(What you need to do) Set down exactly the lines below, starting at the one that contains "X179705000Y-133985000D03*" and ending at the one that contains "X73358000Y-145010000D03*", with both of those lines included and nothing else.

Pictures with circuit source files
——

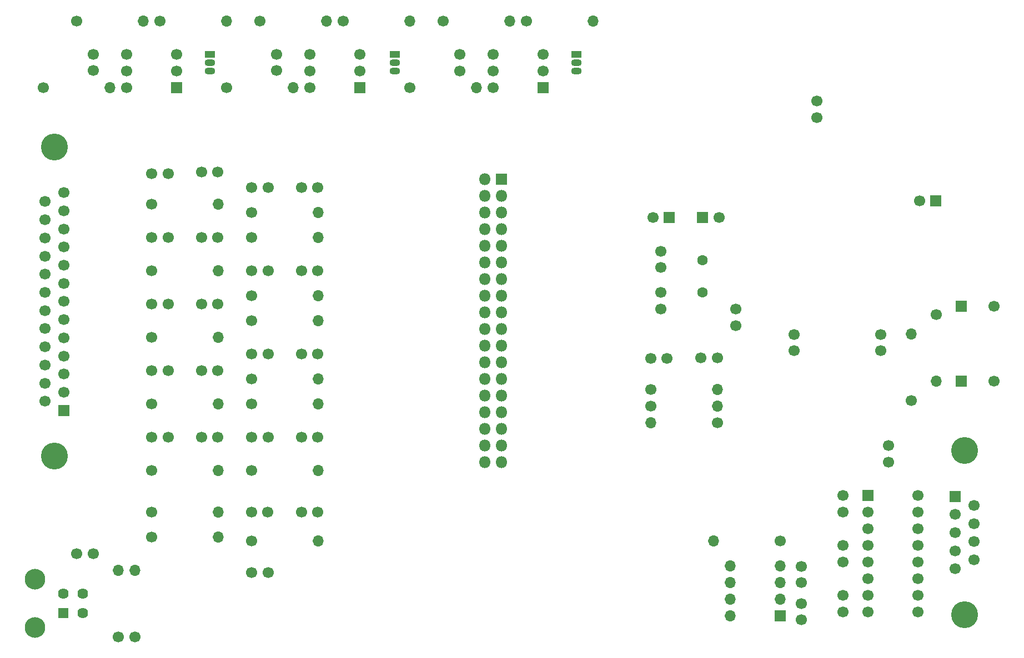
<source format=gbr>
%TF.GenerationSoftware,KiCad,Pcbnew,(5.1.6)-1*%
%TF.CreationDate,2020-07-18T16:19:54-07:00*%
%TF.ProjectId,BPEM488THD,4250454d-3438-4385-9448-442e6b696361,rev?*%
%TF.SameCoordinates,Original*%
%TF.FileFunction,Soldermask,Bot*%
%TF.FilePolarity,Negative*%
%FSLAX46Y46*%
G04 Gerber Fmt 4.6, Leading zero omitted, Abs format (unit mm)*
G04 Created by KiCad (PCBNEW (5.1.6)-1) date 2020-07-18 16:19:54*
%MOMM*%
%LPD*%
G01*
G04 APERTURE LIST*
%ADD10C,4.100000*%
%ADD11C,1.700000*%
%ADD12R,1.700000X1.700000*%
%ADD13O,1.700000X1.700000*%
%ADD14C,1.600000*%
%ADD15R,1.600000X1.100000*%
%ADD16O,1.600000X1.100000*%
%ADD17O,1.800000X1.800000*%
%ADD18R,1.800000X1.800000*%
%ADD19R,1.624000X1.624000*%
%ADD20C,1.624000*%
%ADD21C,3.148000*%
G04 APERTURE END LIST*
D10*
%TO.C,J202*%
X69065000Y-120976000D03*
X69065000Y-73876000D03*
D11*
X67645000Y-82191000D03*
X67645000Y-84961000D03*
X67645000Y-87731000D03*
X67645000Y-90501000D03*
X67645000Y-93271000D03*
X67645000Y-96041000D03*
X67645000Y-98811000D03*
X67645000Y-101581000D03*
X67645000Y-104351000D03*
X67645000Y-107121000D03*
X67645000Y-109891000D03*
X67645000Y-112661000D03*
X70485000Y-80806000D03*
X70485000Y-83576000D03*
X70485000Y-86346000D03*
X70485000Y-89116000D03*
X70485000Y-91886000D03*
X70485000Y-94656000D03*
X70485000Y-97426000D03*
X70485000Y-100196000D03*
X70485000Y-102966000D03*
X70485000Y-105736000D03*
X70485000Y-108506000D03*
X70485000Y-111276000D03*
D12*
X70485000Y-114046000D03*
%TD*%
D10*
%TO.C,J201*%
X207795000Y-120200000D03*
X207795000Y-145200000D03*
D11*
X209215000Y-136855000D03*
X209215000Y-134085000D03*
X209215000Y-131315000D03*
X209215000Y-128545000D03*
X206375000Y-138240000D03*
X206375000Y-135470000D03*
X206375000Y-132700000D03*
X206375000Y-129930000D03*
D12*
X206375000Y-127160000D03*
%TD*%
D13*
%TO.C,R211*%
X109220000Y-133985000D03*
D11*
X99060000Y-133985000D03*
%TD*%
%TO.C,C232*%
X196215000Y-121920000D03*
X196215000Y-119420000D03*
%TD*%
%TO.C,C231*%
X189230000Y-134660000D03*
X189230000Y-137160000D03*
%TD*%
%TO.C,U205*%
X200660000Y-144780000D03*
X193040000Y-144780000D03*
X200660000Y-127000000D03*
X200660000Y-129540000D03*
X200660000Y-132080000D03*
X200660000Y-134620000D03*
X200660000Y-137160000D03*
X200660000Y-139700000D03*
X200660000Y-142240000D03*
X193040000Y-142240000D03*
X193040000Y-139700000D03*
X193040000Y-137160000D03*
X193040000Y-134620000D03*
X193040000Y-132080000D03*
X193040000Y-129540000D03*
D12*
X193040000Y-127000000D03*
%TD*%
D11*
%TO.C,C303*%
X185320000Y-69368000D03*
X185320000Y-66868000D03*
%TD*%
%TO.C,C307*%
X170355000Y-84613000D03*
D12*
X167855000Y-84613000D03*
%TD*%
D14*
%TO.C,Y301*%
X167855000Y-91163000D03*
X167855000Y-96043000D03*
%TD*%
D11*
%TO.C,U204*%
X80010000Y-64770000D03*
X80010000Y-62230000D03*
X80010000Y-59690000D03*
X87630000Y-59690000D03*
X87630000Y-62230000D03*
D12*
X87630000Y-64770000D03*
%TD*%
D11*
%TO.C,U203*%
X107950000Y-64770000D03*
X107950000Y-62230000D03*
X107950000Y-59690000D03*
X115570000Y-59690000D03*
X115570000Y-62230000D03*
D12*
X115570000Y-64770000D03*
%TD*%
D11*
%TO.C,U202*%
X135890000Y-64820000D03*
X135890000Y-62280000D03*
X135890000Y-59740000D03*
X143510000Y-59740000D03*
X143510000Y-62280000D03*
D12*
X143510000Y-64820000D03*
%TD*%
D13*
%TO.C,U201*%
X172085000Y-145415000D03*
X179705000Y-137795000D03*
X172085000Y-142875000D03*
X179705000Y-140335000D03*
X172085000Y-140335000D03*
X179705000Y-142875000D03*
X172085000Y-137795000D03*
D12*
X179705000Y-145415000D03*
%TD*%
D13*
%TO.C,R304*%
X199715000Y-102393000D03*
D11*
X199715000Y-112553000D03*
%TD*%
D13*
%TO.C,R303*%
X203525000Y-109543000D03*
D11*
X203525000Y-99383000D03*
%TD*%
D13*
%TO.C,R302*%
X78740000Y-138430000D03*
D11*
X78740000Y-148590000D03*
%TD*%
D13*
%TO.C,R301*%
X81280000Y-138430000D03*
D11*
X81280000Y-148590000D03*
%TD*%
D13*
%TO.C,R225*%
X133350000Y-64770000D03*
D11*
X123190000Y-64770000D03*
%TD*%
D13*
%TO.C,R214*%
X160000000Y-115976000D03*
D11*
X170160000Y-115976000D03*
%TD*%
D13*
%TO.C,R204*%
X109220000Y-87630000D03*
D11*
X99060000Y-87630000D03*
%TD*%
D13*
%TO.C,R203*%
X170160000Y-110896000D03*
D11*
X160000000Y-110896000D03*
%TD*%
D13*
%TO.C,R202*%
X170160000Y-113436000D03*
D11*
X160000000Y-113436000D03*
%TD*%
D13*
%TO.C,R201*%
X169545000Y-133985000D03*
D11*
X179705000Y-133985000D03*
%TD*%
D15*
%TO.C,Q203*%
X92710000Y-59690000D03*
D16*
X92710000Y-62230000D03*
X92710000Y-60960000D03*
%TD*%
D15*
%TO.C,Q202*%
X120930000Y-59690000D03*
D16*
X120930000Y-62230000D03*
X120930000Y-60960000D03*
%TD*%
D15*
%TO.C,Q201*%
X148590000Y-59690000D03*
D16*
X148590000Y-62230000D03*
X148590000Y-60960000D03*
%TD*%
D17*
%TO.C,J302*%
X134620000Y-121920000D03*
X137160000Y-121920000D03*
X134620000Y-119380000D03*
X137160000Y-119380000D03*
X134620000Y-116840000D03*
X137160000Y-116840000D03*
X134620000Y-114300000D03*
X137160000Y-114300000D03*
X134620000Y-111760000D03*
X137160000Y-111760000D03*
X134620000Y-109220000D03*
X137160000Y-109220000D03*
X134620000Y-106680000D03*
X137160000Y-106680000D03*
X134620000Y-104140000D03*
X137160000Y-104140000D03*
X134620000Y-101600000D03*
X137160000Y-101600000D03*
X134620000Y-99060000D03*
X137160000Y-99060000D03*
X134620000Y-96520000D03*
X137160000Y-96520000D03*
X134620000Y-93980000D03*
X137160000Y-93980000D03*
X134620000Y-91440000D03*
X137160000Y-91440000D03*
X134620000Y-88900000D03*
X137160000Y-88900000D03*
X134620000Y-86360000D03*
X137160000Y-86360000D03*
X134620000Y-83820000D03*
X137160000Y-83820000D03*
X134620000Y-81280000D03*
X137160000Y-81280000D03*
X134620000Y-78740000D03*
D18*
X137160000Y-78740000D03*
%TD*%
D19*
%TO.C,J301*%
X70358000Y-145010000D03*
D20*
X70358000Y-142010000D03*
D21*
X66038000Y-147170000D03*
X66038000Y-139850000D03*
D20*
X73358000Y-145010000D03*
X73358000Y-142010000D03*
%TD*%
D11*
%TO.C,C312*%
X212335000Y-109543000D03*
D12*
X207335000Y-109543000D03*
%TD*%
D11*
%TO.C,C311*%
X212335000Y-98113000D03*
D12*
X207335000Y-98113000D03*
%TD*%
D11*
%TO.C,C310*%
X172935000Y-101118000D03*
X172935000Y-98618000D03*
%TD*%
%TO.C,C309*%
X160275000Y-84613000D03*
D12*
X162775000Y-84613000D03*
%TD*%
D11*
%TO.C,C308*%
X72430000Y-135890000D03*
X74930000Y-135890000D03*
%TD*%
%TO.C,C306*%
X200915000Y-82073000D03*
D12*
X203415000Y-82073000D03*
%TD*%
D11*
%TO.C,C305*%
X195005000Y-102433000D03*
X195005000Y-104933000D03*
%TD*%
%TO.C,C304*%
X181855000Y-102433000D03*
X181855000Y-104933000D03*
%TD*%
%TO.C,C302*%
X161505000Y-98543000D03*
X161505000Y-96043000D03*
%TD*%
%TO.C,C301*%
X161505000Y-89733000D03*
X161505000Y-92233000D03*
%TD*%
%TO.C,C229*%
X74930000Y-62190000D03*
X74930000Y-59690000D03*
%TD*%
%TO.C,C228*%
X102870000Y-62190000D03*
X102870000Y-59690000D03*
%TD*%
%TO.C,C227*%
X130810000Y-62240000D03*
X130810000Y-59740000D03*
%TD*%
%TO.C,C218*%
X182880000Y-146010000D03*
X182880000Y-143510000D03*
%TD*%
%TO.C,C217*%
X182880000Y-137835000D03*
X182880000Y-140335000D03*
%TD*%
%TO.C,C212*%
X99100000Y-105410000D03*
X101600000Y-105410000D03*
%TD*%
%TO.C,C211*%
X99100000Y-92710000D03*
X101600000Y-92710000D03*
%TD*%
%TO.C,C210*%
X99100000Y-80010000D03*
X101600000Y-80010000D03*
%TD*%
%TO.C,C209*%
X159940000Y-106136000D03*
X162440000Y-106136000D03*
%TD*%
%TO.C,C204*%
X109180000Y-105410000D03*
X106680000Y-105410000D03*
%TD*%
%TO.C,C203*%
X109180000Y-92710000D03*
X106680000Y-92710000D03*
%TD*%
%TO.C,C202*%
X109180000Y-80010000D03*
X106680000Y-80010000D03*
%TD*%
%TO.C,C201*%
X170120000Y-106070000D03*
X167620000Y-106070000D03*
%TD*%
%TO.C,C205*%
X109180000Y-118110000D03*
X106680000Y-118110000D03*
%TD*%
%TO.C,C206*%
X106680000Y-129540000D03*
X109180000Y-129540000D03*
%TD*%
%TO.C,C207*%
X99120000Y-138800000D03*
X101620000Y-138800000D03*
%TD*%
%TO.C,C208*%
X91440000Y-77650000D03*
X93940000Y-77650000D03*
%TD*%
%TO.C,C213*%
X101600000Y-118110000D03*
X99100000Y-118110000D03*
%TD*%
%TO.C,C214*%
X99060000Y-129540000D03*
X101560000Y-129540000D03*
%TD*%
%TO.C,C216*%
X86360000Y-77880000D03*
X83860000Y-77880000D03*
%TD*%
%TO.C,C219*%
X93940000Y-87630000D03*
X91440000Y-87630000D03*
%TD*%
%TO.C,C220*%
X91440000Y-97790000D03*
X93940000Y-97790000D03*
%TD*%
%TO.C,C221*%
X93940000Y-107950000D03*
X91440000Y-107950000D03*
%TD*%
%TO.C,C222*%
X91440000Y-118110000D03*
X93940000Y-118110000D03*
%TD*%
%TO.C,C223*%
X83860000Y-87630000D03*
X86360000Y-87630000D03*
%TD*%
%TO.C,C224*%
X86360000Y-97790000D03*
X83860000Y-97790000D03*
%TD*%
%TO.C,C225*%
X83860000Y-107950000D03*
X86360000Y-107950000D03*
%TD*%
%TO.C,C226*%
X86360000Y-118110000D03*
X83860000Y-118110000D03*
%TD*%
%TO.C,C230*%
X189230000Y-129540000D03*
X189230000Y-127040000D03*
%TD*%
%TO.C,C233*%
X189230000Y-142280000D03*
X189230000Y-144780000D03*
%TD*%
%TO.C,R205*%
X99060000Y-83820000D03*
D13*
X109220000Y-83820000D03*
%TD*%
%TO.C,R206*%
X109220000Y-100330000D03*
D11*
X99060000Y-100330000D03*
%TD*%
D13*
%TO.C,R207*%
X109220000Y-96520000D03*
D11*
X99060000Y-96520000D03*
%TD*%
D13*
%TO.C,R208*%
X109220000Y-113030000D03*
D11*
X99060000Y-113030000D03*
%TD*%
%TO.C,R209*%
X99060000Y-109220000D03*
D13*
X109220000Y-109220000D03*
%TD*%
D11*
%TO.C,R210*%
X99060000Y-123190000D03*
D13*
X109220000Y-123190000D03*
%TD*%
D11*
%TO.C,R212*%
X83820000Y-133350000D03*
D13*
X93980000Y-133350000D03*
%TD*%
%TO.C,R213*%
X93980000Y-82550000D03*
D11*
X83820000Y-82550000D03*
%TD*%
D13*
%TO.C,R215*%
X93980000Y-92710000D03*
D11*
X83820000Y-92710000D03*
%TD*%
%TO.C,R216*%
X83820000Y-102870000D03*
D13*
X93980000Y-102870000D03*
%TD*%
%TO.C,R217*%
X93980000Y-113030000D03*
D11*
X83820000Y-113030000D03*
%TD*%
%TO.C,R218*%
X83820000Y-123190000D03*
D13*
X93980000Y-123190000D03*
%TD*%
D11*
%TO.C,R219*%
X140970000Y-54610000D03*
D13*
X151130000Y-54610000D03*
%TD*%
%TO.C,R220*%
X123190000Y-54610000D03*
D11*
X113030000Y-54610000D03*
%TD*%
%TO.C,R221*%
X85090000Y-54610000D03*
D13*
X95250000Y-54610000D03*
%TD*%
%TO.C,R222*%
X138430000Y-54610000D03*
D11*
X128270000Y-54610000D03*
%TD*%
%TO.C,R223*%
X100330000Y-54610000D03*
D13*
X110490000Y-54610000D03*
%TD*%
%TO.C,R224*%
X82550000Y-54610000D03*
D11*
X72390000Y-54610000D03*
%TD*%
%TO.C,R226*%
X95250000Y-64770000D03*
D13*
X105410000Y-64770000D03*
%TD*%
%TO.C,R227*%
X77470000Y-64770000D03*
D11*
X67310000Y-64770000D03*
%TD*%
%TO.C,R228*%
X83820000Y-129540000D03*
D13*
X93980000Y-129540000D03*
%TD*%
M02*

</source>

——

(Reply)
X179705000Y-133985000D03*
%TD*%
D15*
%TO.C,Q203*%
X92710000Y-59690000D03*
D16*
X92710000Y-62230000D03*
X92710000Y-60960000D03*
%TD*%
D15*
%TO.C,Q202*%
X120930000Y-59690000D03*
D16*
X120930000Y-62230000D03*
X120930000Y-60960000D03*
%TD*%
D15*
%TO.C,Q201*%
X148590000Y-59690000D03*
D16*
X148590000Y-62230000D03*
X148590000Y-60960000D03*
%TD*%
D17*
%TO.C,J302*%
X134620000Y-121920000D03*
X137160000Y-121920000D03*
X134620000Y-119380000D03*
X137160000Y-119380000D03*
X134620000Y-116840000D03*
X137160000Y-116840000D03*
X134620000Y-114300000D03*
X137160000Y-114300000D03*
X134620000Y-111760000D03*
X137160000Y-111760000D03*
X134620000Y-109220000D03*
X137160000Y-109220000D03*
X134620000Y-106680000D03*
X137160000Y-106680000D03*
X134620000Y-104140000D03*
X137160000Y-104140000D03*
X134620000Y-101600000D03*
X137160000Y-101600000D03*
X134620000Y-99060000D03*
X137160000Y-99060000D03*
X134620000Y-96520000D03*
X137160000Y-96520000D03*
X134620000Y-93980000D03*
X137160000Y-93980000D03*
X134620000Y-91440000D03*
X137160000Y-91440000D03*
X134620000Y-88900000D03*
X137160000Y-88900000D03*
X134620000Y-86360000D03*
X137160000Y-86360000D03*
X134620000Y-83820000D03*
X137160000Y-83820000D03*
X134620000Y-81280000D03*
X137160000Y-81280000D03*
X134620000Y-78740000D03*
D18*
X137160000Y-78740000D03*
%TD*%
D19*
%TO.C,J301*%
X70358000Y-145010000D03*
D20*
X70358000Y-142010000D03*
D21*
X66038000Y-147170000D03*
X66038000Y-139850000D03*
D20*
X73358000Y-145010000D03*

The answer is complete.